Cuando Víctor de Aldama zascandileaba por los ministerios o
Ferraz con absoluta libertad sin que nadie le pidiera ninguna acreditación,
incluso pudiendo aparcar en los sitios
reservados para autoridades, era un tipo sin tacha, lo mismo en San Petersburgo
con Begoña, que, en Caracas o República
dominicana con Zapatero. Formaba parte de la trama de máxima corrupción que dirige
la cúspide del PSOE. Tras la sentencia de Ábalos, Koldo y Aldama, la mítica Sincronizada haciendo honor a su nombre y prestigio de
esbirros se revolvió contra la condena de Aldama, porque “se iba de rositas”.

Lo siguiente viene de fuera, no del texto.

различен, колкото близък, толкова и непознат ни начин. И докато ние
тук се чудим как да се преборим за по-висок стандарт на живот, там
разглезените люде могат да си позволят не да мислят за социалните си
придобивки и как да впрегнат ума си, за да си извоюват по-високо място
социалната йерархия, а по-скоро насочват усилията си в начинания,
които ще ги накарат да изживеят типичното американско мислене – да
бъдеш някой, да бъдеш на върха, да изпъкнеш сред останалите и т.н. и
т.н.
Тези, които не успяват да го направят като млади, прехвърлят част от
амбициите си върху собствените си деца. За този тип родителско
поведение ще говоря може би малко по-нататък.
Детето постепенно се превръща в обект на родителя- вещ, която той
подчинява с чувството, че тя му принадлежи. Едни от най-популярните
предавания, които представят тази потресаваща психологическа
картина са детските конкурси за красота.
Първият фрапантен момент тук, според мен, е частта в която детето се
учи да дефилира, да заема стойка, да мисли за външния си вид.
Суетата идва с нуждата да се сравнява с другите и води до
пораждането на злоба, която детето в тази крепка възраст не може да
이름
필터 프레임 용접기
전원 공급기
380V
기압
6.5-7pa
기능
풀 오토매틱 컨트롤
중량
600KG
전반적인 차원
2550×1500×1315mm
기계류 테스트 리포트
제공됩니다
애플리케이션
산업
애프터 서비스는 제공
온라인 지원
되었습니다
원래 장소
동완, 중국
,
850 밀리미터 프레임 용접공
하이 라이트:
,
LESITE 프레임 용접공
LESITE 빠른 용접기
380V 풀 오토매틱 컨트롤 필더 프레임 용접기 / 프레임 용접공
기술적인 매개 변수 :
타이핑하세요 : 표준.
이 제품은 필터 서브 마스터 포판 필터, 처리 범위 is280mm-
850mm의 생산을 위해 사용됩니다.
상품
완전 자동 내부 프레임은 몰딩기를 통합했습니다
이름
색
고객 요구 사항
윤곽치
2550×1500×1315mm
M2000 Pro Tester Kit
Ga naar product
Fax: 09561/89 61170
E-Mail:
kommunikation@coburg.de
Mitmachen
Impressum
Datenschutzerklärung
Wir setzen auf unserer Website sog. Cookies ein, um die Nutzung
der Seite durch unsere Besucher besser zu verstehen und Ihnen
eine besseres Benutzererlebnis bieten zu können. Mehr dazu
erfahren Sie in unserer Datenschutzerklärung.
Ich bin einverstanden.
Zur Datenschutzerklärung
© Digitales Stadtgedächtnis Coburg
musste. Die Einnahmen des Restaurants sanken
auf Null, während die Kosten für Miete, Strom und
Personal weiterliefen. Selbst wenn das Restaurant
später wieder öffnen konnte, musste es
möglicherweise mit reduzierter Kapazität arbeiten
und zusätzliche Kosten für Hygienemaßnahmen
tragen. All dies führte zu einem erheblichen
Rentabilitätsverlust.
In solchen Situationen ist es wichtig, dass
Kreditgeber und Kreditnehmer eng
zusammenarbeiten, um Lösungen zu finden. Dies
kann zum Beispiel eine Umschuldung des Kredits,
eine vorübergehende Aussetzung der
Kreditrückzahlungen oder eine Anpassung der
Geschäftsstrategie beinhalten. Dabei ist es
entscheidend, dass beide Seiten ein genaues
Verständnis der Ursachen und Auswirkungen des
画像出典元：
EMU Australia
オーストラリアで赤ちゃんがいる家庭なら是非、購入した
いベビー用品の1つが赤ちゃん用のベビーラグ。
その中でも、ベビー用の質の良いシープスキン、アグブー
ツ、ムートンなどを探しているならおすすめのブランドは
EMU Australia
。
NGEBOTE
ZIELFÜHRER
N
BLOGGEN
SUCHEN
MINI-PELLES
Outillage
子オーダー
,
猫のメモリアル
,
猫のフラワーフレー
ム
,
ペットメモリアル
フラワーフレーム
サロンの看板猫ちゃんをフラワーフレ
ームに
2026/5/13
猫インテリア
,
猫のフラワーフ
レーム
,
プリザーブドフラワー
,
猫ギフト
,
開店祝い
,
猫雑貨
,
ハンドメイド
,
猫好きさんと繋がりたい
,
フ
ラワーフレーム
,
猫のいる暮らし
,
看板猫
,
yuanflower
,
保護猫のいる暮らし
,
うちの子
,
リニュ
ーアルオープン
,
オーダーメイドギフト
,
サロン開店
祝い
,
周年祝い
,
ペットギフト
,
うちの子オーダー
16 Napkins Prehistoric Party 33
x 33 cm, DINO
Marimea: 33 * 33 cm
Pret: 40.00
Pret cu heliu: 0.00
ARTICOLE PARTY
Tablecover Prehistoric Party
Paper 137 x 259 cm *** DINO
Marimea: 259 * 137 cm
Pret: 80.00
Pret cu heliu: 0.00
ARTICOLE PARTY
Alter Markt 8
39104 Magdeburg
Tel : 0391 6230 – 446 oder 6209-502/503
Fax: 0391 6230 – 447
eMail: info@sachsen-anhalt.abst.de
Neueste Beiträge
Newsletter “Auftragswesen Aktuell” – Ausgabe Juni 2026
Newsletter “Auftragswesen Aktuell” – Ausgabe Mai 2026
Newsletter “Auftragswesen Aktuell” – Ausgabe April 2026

Es decir, impune, sin castigo. Edu Madina desde uno de sus centros de mando -el
Pentágono de la Sincronizada-, que
es la SER, decía que lo que menos le importaba del caso precisamente era
lo de Aldama. Es lógico ya que no era del staff. Era un empresario (impuro) o
sea, en pos del beneficio personal (y la
inhumanidad), y no un socialista, que teniendo poco está dispuesto a dar mucho,
otra versión ñoña de las muchas de las que ha sido capaz de cincelar en mármol
el ex-estadista Zapatero. A la izquierda le sustenta un atributo de elegidos que
es la superioridad moral, muy distinta a la que discierne un calvinista por su
trabajo y vida en favor de la comunidad.
El odio progresista que es el genuino y
verdadero, se dispara contra Aldama, no
solo por su libertad (aunque un bien muy secundario para ellos) sino por la no
devolución de 3 ó 4 millones. Si a los principales Ábalos y Koldo no les han
condenado a ese reintegro o responsabilidad civil, a Aldama tampoco. Deben
pensar (si lo hacen) estos sorpresivos cruzados de la moral que el juicio
versaba sobre la validez de algún contrato o cláusulas, y en esa línea de
moralidad siempre impostada e inmanente le tildan al pobre Aldama de corruptor
y los otros dos pillos de corrompidos. Como si fuera un hacedor de chaperos de
parque en lugar de saunas. Afortunadamente la izquierda hace tiempo que quedo
radicalmente despojada de otra superioridad siamesa con la que se engalanaba, que era la intelectual:
una sucinta colección de prosistas, cantautores y películas. Por tanto, es del
todo excusable, como rigurosa e hipócrita es su defensa mafiosa de la omertá, que
estimen la perduración en el delito, el pillaje y la impunidad, toda esta acrisolada
mafia.
La muy sincronizada Esther Palomera (un hijo injertado/atornillado en Ferraz y Acento), como diría Lacan, que entre el lenguaje y el inconsciente existía una relación isomórfica, pues la misma hay, aunque en inteligencia y profundidad entre esta veterana y Patxi López. Ella sostiene que es mucho más gravoso y heroico ser de izquierdas que de derechas, por el compromiso con el oprimido. Se va viendo como rehúsan enchufes, buscan empobrecerse, y sueltan de inmediato sinecuras vitalicias.